Texto de origem:

Quando a ciência psicodélica viu iniciar-se o atual renascimento, a partir de 2000, ganhou projeção a psilocibina, menos estigmatizada. Há dezenas de estudos em andamento ou concluídos para investigar seu potencial como tratamento para depressão, ansiedade, estresse, anorexia, enxaqueca, dependência química, tabagismo, alcoolismo (cabe assinalar que se trata ainda de droga proibida no Brasil e outros países, embora os cogumelos em si sejam tolerados e venham sendo legalizados aqui e ali nos EUA).
Existem também dezenas de pedidos patentários relacionados com a droga, alguns em exame e outros já concedidos, como se vê numa listagem apresentada no artigo a partir do registro de patentes de psilocibina mantido pela newsletter Psilocybinalpha. Só a empresa Compass Pathways, cujo valor de mercado alcançou US$ 1,5 bilhão (cerca de R$ 8 bilhões) e que organiza um teste clínico controlado para tratar depressão, tem seis solicitações cobrindo sua formulação medicinal aperfeiçoada do composto.
Tudo indica que está em gestação um mercado bilionário para terapias psicodélicas. A questão levantada no artigo de Schenberg e colegas se centra na ausência de previsão para reconhecimento e retribuição a povos tradicionais pelo conhecimento que indicou as pistas até essas substâncias (como a ayahuasca de indígenas brasileiros e peruanos, outro exemplo).
Não é uma ligação tênue, diga-se. Os mazatecas faziam uso espiritual dos cogumelos mágicos, assim como acontece nas religiões da ayahuasca, e não faltam estudos relacionando diretamente o grau da resposta terapêutica à intensidade da viagem mística desencadeada pela psilocibina –embora se debata se o componente espiritual da experiência é necessário para dissolver a rigidez mental por trás desses transtornos.
A retribuição pelo uso de conhecimento tradicional está prevista em vários tratados internacionais, da Convenção da Biodiversidade (1992) aos protocolos de Cartagena (2000) e Nagoya (2010). No entanto, as boas intenções consagradas nessas normas raramente acabam postas em prática.
Pelo andar da carruagem dourada em que a ciência psicodélica ressurge na praça, a esta altura pode parecer ingênuo esperar que mazatecas recebam compensação digna da Compass pela tecnologia sábia de Maria Sabina e seus ancestrais. Nunca é demais lembrar, contudo, que esse ramo de pesquisa é caudatário de uma revolução libertária nos costumes e nos valores, a contracultura dos anos 1960/70, sem a qual o antirracismo e o decolonialismo jamais teriam chegado ao presente.
O Instituto Chacruna, sediado na Califórnia, promove há muito tempo discussões sobre apropriação cultural e reciprocidade com povos indígenas. Em 2017, o Instituto sediou a conferência Plantas Sagradas nas Américas, em Ajijc, no México, trazendo lideranças mazatecas para o circuito psicodélico contemporâneo.

Material fornecido:
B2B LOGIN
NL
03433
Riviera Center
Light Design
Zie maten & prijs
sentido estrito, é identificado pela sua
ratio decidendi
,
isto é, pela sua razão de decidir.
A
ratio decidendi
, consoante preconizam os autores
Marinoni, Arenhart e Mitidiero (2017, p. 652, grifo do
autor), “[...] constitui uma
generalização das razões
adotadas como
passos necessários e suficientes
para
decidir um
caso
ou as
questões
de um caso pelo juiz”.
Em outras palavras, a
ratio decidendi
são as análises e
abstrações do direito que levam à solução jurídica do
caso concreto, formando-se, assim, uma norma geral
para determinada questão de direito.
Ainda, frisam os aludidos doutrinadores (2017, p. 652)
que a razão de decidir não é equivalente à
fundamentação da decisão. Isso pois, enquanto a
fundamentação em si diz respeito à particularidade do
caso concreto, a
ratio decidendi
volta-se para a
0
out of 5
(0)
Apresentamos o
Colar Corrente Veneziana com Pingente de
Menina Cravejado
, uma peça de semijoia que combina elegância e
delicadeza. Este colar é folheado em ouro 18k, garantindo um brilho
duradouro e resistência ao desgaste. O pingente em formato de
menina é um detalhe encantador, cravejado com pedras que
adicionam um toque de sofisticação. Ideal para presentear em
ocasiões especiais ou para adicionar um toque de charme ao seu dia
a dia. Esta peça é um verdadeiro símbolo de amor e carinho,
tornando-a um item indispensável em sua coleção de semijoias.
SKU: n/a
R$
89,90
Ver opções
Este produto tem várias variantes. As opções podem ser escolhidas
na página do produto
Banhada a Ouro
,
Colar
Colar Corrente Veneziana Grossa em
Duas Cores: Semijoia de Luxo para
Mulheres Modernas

==

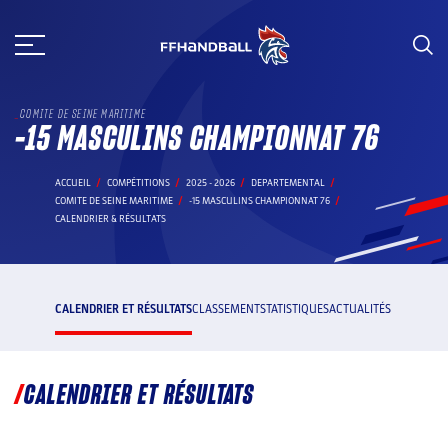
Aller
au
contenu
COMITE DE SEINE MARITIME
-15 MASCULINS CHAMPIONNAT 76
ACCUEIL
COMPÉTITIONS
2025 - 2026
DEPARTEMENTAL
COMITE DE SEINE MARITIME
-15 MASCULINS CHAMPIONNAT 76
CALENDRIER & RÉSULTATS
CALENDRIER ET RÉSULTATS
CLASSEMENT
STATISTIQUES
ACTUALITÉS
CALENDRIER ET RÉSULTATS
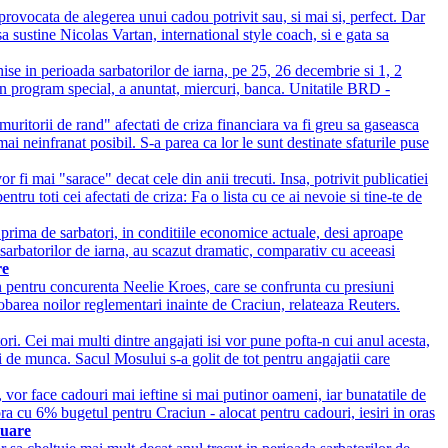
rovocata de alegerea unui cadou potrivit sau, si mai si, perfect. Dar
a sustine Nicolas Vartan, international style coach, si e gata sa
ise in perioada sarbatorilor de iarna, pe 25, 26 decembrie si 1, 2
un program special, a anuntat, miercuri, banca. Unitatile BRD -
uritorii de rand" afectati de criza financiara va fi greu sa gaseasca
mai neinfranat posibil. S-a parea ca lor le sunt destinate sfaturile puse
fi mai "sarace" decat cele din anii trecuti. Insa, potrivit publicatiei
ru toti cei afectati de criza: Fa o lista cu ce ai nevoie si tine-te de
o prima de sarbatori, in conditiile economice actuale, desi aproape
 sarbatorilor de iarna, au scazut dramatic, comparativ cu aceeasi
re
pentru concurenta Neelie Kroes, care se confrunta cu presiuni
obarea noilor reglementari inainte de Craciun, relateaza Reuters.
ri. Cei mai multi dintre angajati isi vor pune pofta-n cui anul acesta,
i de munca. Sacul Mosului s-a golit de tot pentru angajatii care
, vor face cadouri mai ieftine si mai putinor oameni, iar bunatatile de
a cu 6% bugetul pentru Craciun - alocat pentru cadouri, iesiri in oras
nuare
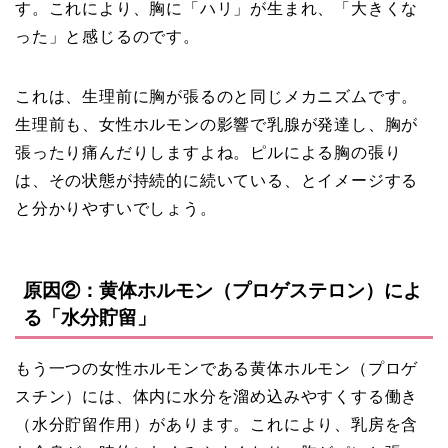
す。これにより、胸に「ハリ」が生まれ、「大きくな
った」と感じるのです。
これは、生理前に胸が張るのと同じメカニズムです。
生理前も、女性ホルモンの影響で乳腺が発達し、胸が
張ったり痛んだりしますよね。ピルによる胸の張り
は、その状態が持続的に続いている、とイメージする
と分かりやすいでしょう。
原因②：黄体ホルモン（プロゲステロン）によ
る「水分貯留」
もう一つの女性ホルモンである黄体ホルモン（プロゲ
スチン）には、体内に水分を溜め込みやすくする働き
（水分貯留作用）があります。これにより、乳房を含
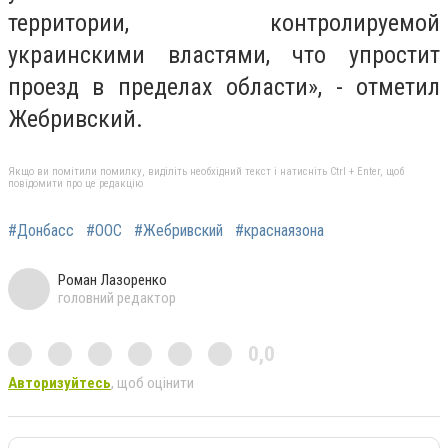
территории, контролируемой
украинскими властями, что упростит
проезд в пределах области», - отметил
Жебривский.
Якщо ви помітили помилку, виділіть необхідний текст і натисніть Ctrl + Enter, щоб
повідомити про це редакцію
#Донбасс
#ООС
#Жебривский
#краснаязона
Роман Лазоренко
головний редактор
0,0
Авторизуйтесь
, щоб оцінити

O que fazer:
[a] De acordo com o texto de origem, quantas solicitações de patente tem a empresa Compass Pathways?
[b] Resuma o texto de origem em duas frases.
[c] Reproduza do texto de origem tudo o que vai de "Pelo andar da" até "circuito psicodélico contemporâneo.".

Respostas por tarefa:
[a] Seis solicitações, que cobrem sua formulação medicinal aperfeiçoada do composto.

[b] No renascimento da ciência psicodélica, a psilocibina ganhou projeção, com dezenas de estudos sobre seu potencial terapêutico e dezenas de pedidos de patente, como os seis da Compass Pathways, o que indica a gestação de um mercado bilionário. O artigo de Schenberg e colegas aponta a ausência de previsão para reconhecer e retribuir os povos tradicionais, como os mazatecas, pelo conhecimento que levou a essas substâncias, uma retribuição prevista em tratados internacionais que raramente é posta em prática.

[c]
Pelo andar da carruagem dourada em que a ciência psicodélica ressurge na praça, a esta altura pode parecer ingênuo esperar que mazatecas recebam compensação digna da Compass pela tecnologia sábia de Maria Sabina e seus ancestrais. Nunca é demais lembrar, contudo, que esse ramo de pesquisa é caudatário de uma revolução libertária nos costumes e nos valores, a contracultura dos anos 1960/70, sem a qual o antirracismo e o decolonialismo jamais teriam chegado ao presente.
O Instituto Chacruna, sediado na Califórnia, promove há muito tempo discussões sobre apropriação cultural e reciprocidade com povos indígenas. Em 2017, o Instituto sediou a conferência Plantas Sagradas nas Américas, em Ajijc, no México, trazendo lideranças mazatecas para o circuito psicodélico contemporâneo.